Successful schemes of work are underpinned by a clear and persuasive liturgical argument.
The processes of developing your liturgical plan and testing emerging proposals against it, is beneficial to your projects.
We can help you develop your plan.
Download our guidance
- Liturgical plans for cathedrals (327.97 KB)
Any liturgical plan should start with general theological principles.
It should answer three fundamental questions:
- What do you want your building to say about the nature of the Christian Gospel?
- What does your building say about the liturgy?
- What does the liturgy say about your building?
Buildings strongly influence how liturgy is conducted. You need to consider how best to celebrate the Christian faith in the 21st century in your own particular building.
A liturgical plan is an opportunity to think about the liturgical geography and purpose of your particular cathedral.
You should be mindful that liturgical customs change over time. Consider the likely lifespan of any changes you want to make.
It’s important for the plan to be agreed and ‘owned’ by the Chapter. The plan should be a standing document, reviewed and updated periodically.
All those involved in running the cathedral should understand the need for and central purpose of a liturgical plan. They should be able to comment on and contribute to it.
Write the plan to be intelligible and inspiring to the lay professionals and craftspeople involved with your projects.
Your liturgical plan should sit alongside your cathedral’s:
- Conservation management plan
- Access audit
- Visitor engagement plan
- Arts policy
The liturgical plan will also feed into the brief set by chapter for any development project, and into supporting liturgical statements when any formal application is made for changes to the building.
Preparing a liturgical plan
Primary responsibility rests with three people:
- The Dean
- The Precentor (the member of the cathedral’s clergy staff responsible for liturgy)
- And the person in charge of cathedral music
Get advice on how the liturgical history of the building is reflected in its fabric from:
Use the plan to cross-reference relevant parts of the cathedral’s conservation management plan.
Cathedral staff, volunteers and congregations should be invited to contribute. And you should seek the views of those in the wider community with an interest in the use of the cathedral for civic functions, tourism and pilgrimage.

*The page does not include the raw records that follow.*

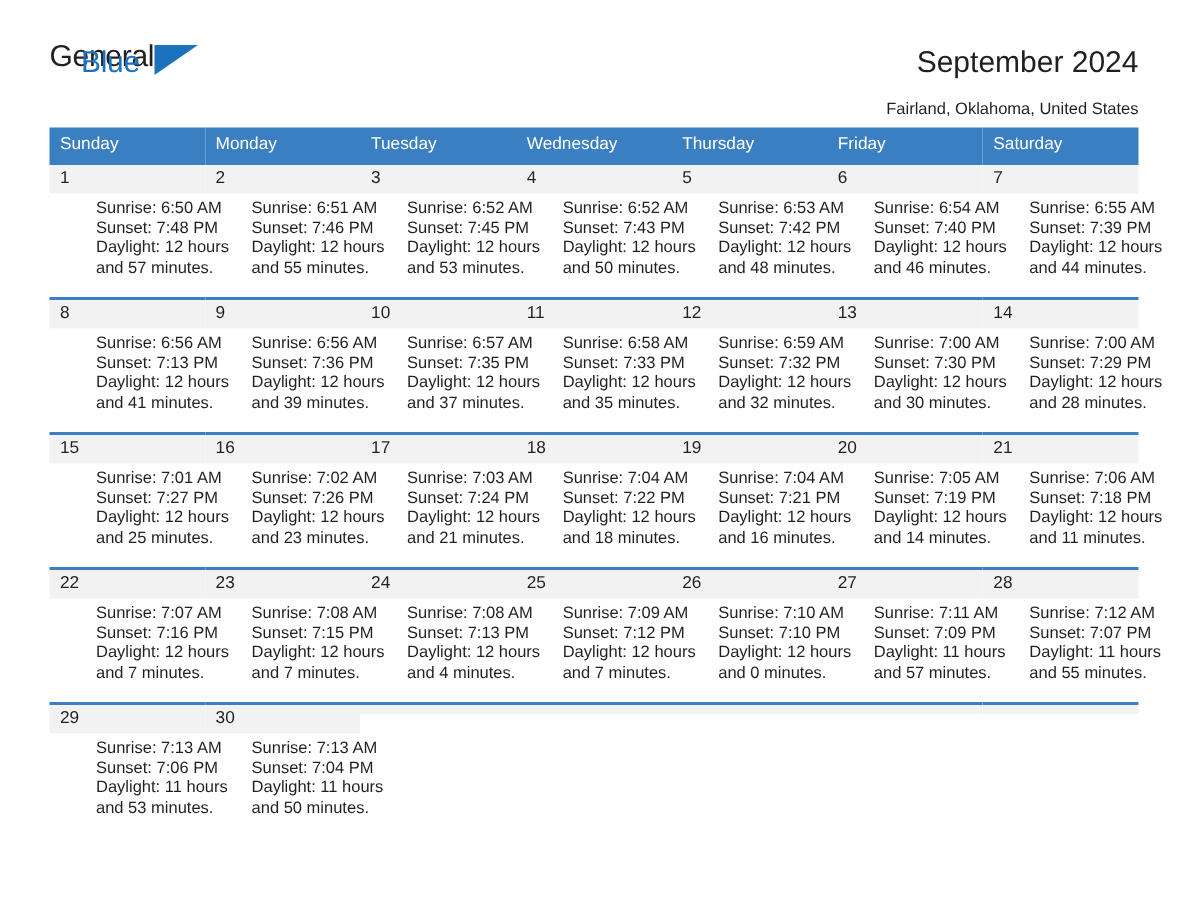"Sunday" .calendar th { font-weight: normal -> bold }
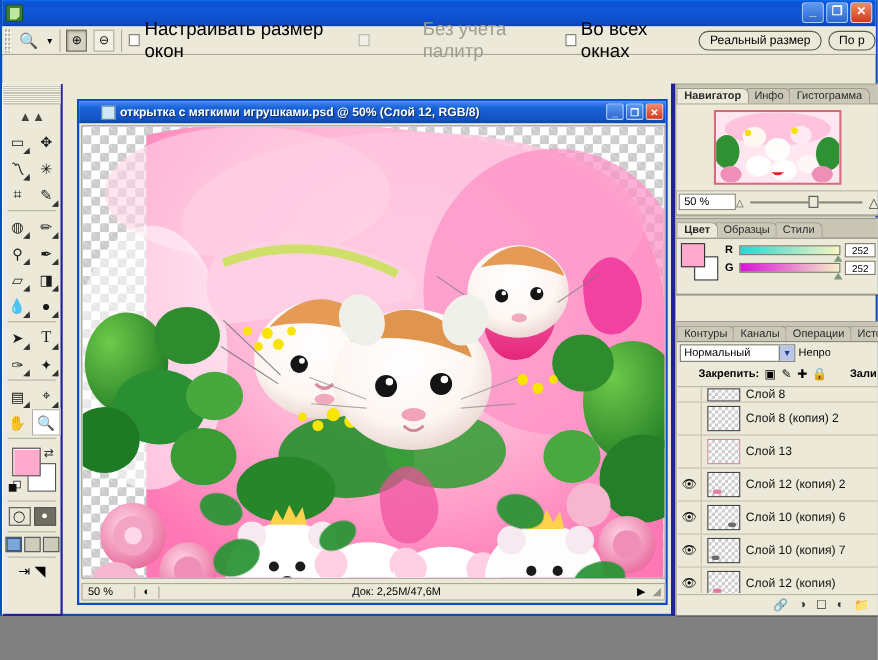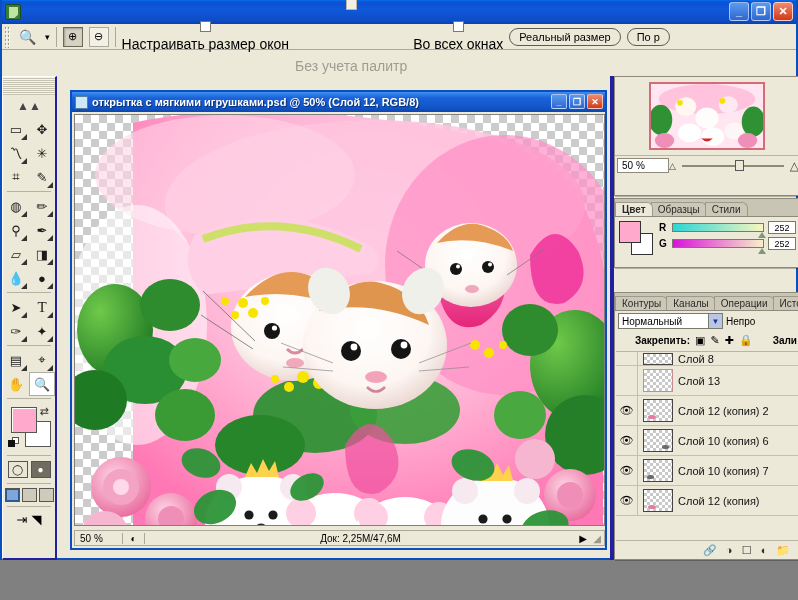"Настраивать размер окон" .ob-check { flex-direction: column -> none; font-size: 14px -> 17px }
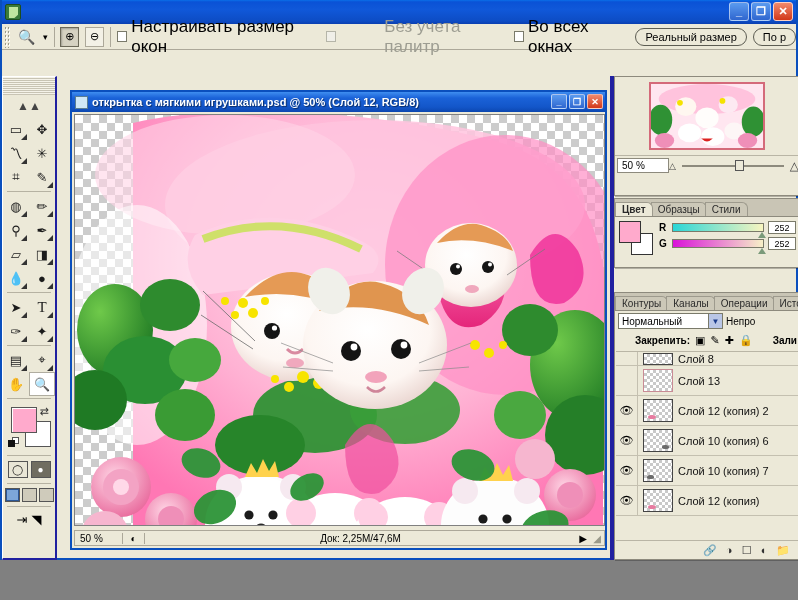"Навигатор" div.ptabs { html: none -> <div> <div>Навигатор</div> <div>Инфо</div> <div>Гистограмма</div> </div> }
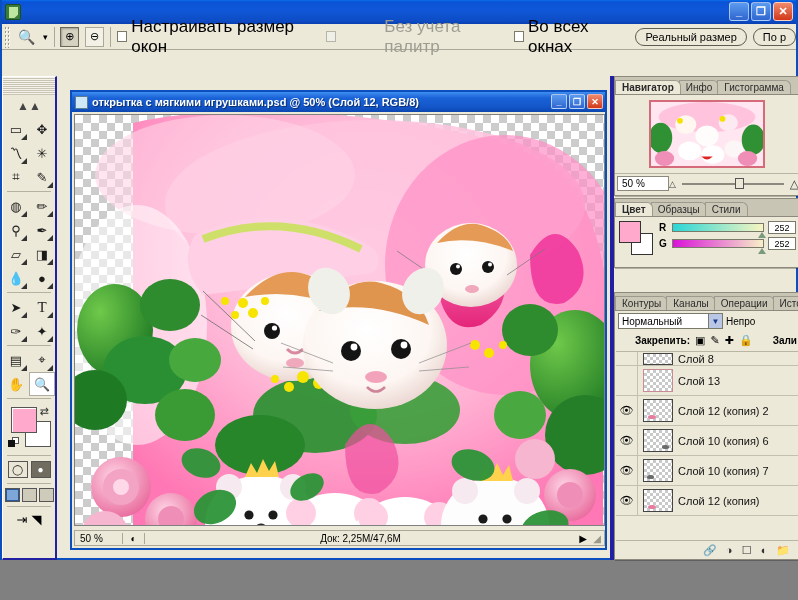"открытка с мягкими игрушками.psd @" #doc-title { padding-left: 3px -> 20px }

They will be very happy to advise you at any stage of the process of preparing your liturgical plan.
Members of the group can also visit your cathedral to discuss the process on site.
Please contact the Commission’s secretariat to find out more.
What should it include?
- What is your vision of your cathedral?
- What is the cathedral for?
- How does the cathedral work at present, and how do you want it to work in the future?
- Who ‘owns’ the cathedral?
- Who are the stakeholders?
- What type(s) of liturgy are used at the cathedral?
- What variety of liturgical expressions is required?
- What do you want the cathedral to say in how the building is used? And to whom? (e.g. congregation, occasional worshippers, tourists, and those attending events)
- What is the role of music and performance in the cathedral? (e.g. regular services, special seasonal services, ordinations, and concerts)
- What is the role of liturgical movement?
- How does the cathedral fulfill its teaching role?
- What is the ‘liturgical geography’ of your cathedral?
- What spaces does it comprise? And how are these spaces used?
- How do these spaces relate to one another physically and liturgically?
- What is the relationship between key liturgical furnishings? (e.g. altar, font, etc.)
- How are the various ‘rooms’ used liturgically?
- Is there merit in trying to increase or decrease their number, or to change their use or relationship?
- Is there a suggested route that takes visitors round the building?
- How does the visitor route relate to the liturgical use of the cathedral?
- What are the implications of this for access and circulation?
- Is the liturgical furniture and its ordering appropriate to the spaces it occupies and the purposes for which it is used?
- What are the constraints in and on the cathedral (e.g. physical, architectural, archaeological, operational, liturgical, practical and financial)?
- How do uses beyond liturgy conflict with it, or how can they best be accommodated alongside it? (e.g. visitor uses)
- How does or should the cathedral interior relate to liturgical and other uses of the wider precinct?
How is a liturgical plan used in the approvals process?
When we consider an application, we expect you to provide supporting material which:
- Describes and illustrates your proposals
- Provides an overview of them
- And sets them into context
A liturgical plan can help with a statement of need or supporting liturgical statement.
It should help you articulate and justify your proposals to:
- Decision-making bodies
- The cathedral community
- And other stakeholders
A liturgical plan should not be used to justify a particular piece of work. It should provide an overview and understanding of the wider liturgical life of the cathedral and aspirations for its development.
We will expect you to be able to show that you’ve taken the above guidance into account in your thinking before seeking advice on concrete proposals.